HTML5 has nothing to do with this.
The nav tag does nothing special here. It’s just extra markup you’d only be adding to your navigation lists to make browsers know it’s a navigation list, as opposed to some other kind of list. I personally prefer
<ul id=“mainMenu” role=“navigation”>
since today this does exactly the same thing without extra tags (in the future maybe other technologies won’t read the role and will only look for actual <nav> tags).
I would never recommend actually “replacing” real meaningful text with an icon.
You cannot guarantee users actually see icons. They may be blind. Images may not load. What you think looks very clearly like a house-meaning-“home” might really not to a user (at least “home” has a large precedence, being available in graphical browsers for years, but I suspect “Home” isn’t the only link you’d like to iconise).
I would avoid using specific naming like “about” or “home” because what if those links change in a redesign?
I don’t understand this? If you have an “about” icon (wth would that look like, anyway?), doesn’t it depend on being on the “about” link? If the author is using image-replacement, these images aren’t decoration, but content. So they do matter what they are linked to. If the links change in a redesign, don’t the icons have to change as well? You wouldn’t want a “home” icon moved to representing the “products” link would you?
But I may be misunderstanding the OP here. Image-replacement and/or sprites is a CSS thing, and while there are quite a few techniques for it floating around, I don’t know of any that have changed due to the HTML5 spec appearing.
What would be the leanest way to do this using the html5 nav tag?
<nav>
<a href=“#”>Home</a>
<a href=“#”>About</a>
<a href=“#”>Contact</a>
</nav>
I still believe a list of navigation links belong in a list, myself…

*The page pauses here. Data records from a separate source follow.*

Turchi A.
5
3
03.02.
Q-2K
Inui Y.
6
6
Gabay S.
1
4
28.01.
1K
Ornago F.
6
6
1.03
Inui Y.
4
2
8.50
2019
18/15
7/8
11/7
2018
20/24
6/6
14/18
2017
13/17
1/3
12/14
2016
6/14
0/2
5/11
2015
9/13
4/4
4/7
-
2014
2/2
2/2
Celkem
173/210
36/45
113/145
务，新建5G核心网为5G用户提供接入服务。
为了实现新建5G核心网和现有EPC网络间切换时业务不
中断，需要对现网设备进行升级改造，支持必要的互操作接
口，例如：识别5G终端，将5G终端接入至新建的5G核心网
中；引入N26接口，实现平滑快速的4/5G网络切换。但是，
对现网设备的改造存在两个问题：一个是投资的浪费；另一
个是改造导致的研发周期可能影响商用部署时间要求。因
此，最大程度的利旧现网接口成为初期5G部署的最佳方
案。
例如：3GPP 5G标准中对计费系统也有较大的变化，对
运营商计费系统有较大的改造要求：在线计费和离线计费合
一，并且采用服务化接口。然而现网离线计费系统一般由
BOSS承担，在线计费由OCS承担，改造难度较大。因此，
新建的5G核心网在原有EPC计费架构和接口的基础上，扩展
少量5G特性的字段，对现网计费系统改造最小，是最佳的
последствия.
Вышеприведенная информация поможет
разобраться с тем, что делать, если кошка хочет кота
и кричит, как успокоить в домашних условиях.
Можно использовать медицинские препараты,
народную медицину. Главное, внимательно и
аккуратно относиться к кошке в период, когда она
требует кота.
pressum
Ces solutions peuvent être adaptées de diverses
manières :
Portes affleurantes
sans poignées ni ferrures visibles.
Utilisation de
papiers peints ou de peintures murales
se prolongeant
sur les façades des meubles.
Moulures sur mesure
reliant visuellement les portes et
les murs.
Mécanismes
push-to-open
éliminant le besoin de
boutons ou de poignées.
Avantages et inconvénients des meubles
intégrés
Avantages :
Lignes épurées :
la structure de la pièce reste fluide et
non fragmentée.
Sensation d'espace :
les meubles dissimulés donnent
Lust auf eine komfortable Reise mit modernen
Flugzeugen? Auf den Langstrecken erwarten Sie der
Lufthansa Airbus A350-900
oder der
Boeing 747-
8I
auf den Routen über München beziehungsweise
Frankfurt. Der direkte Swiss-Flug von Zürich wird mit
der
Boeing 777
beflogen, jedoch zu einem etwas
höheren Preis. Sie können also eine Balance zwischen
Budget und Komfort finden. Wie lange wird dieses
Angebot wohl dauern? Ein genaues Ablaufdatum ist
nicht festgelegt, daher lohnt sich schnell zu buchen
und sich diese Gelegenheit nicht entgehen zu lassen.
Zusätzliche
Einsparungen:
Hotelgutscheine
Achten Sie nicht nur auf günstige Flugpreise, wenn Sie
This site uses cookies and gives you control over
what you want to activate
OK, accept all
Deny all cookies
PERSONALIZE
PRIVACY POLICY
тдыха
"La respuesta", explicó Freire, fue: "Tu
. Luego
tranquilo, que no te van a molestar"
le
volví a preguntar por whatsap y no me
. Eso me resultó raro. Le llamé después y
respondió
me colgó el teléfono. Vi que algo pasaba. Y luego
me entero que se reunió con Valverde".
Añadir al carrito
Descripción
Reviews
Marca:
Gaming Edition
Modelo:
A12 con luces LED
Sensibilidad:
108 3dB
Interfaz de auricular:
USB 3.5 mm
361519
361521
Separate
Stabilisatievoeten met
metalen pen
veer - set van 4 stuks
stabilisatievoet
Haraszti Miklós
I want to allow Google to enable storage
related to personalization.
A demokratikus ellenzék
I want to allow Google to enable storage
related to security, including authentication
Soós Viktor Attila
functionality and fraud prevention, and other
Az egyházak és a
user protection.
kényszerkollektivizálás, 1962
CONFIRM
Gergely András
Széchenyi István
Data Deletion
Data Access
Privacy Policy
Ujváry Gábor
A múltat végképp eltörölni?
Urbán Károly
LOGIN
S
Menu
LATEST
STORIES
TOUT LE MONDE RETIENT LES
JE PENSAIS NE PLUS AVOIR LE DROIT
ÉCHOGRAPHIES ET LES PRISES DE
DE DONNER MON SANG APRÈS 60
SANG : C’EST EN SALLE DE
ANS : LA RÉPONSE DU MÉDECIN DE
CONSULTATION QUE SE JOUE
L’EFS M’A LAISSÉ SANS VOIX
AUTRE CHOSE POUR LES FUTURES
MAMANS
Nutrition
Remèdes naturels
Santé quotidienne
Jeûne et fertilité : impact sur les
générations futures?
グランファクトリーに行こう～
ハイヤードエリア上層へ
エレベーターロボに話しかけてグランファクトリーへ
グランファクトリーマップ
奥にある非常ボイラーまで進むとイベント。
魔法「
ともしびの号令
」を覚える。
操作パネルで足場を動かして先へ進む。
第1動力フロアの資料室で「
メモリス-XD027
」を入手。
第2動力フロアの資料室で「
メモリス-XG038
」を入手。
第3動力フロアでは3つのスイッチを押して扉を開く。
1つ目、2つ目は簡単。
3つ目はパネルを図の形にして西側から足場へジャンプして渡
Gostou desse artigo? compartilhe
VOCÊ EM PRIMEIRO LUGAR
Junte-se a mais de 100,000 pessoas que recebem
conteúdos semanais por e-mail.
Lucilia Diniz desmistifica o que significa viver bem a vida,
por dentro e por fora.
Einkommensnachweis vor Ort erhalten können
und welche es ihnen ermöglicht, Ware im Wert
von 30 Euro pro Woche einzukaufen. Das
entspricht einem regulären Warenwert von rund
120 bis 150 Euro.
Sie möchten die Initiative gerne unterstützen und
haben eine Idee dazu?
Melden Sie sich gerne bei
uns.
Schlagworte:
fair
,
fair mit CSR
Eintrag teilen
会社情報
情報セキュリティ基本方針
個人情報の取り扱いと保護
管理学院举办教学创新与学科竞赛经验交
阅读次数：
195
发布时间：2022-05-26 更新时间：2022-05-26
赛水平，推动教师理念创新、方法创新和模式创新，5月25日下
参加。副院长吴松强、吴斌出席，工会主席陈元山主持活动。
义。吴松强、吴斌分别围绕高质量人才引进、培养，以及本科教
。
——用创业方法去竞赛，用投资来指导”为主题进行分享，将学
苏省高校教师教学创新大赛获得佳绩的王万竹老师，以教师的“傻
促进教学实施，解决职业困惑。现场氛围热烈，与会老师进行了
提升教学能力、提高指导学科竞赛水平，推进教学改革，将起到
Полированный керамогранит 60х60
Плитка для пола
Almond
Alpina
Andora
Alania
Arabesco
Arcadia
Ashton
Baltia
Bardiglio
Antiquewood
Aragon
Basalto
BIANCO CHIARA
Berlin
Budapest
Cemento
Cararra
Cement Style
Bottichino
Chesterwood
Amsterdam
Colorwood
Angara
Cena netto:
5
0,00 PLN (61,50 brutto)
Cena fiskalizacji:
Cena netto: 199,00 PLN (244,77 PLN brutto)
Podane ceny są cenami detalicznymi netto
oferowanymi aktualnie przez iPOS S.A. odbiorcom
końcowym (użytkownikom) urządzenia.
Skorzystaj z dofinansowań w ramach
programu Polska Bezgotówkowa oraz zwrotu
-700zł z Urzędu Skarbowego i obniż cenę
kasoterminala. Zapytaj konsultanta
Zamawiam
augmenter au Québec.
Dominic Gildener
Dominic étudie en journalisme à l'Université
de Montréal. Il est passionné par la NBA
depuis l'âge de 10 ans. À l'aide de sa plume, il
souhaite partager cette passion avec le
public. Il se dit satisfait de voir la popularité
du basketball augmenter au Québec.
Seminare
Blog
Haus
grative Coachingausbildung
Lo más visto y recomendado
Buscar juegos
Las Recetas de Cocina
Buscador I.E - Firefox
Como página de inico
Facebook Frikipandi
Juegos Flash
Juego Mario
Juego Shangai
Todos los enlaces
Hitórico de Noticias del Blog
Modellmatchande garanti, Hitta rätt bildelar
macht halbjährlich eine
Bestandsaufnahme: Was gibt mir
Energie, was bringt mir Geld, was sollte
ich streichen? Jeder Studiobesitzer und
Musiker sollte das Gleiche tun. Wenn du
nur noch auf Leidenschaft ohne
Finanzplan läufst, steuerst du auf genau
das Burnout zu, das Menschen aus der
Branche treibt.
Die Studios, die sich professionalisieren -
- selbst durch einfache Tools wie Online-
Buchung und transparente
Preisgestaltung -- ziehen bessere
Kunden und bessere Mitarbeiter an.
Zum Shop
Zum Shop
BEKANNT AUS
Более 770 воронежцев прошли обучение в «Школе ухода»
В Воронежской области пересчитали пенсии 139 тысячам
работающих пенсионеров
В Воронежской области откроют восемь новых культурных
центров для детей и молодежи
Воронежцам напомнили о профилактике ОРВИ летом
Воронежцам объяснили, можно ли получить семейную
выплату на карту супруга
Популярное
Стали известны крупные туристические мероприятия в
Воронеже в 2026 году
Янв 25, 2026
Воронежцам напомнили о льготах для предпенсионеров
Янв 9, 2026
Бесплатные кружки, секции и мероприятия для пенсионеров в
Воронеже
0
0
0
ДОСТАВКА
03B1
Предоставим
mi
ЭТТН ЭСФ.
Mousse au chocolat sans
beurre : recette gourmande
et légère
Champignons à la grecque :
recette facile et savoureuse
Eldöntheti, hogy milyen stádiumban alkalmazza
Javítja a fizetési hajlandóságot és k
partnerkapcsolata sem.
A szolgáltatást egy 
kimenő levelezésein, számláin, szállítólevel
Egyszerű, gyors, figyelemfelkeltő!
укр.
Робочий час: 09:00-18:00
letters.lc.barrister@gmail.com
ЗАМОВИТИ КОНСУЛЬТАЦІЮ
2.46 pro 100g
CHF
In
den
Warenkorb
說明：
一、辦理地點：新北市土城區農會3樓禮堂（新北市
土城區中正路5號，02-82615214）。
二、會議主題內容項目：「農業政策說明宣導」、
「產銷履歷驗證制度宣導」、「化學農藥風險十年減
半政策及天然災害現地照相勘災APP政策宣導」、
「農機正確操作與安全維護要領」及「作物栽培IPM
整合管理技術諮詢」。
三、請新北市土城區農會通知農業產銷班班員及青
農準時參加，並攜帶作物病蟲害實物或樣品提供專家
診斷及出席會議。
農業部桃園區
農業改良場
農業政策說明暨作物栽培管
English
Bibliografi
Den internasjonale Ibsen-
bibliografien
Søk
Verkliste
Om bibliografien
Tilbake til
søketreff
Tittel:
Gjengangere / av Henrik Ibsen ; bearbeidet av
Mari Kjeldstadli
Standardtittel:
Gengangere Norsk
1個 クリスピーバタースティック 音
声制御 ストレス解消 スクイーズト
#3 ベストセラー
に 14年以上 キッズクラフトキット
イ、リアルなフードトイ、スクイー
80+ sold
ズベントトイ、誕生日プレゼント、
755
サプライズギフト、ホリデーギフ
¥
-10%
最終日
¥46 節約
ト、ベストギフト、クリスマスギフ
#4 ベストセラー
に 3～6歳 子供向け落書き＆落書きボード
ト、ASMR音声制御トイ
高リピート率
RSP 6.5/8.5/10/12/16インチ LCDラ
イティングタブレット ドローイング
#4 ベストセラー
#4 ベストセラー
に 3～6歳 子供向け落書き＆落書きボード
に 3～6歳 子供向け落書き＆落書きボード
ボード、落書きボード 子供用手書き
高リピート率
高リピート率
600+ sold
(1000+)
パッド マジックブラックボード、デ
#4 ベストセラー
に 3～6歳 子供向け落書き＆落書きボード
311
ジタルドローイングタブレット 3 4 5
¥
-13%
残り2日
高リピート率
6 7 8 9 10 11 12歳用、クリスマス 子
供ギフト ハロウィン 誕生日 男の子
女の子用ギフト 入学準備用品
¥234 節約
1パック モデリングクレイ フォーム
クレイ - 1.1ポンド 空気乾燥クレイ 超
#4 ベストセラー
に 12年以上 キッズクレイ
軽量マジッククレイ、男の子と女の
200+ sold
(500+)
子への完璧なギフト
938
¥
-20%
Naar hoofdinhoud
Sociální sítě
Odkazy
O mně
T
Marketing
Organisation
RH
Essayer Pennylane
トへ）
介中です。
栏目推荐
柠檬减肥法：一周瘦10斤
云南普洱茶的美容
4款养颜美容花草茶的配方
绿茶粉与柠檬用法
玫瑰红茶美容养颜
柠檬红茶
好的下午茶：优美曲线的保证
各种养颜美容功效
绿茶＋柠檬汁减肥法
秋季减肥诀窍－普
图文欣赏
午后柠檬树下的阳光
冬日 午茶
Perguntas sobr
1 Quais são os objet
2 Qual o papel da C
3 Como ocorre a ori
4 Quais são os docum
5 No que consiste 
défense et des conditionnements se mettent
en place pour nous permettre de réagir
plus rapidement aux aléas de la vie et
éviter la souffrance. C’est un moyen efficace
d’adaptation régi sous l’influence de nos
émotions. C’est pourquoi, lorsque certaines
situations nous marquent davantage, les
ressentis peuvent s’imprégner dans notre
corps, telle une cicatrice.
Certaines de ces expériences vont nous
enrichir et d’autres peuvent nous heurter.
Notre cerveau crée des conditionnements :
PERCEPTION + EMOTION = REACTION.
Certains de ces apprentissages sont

i.e. what would css look like?
The same.
Well you had:
ul#nav li a.home {
Which could have just been
#nav .home {
but so assuming you want to have a nav tag with a bunch of loose links inside, you’d still need to differentiate which anchor gets the home icon
<nav>
<a href=“#” class=“home”>link</a>
…
so you’d still have at least
nav .home {
blah blah
in your CSS. This means the CSS parser will look for anything with a class of “home” that is a descendant of any element called “nav”. Chances are you’ll have an id or a class on that nav element anyway for styling it on the page, so if you had
<nav id=“main”>
<a href=“#” class=“home”>home</a>
…
then you’d still have
#main .home
And yeah, I’m leaving out the spans but Gilder-Levin is my favourite technique so my markup would still have them in there… after all, someone still needs to hold that image.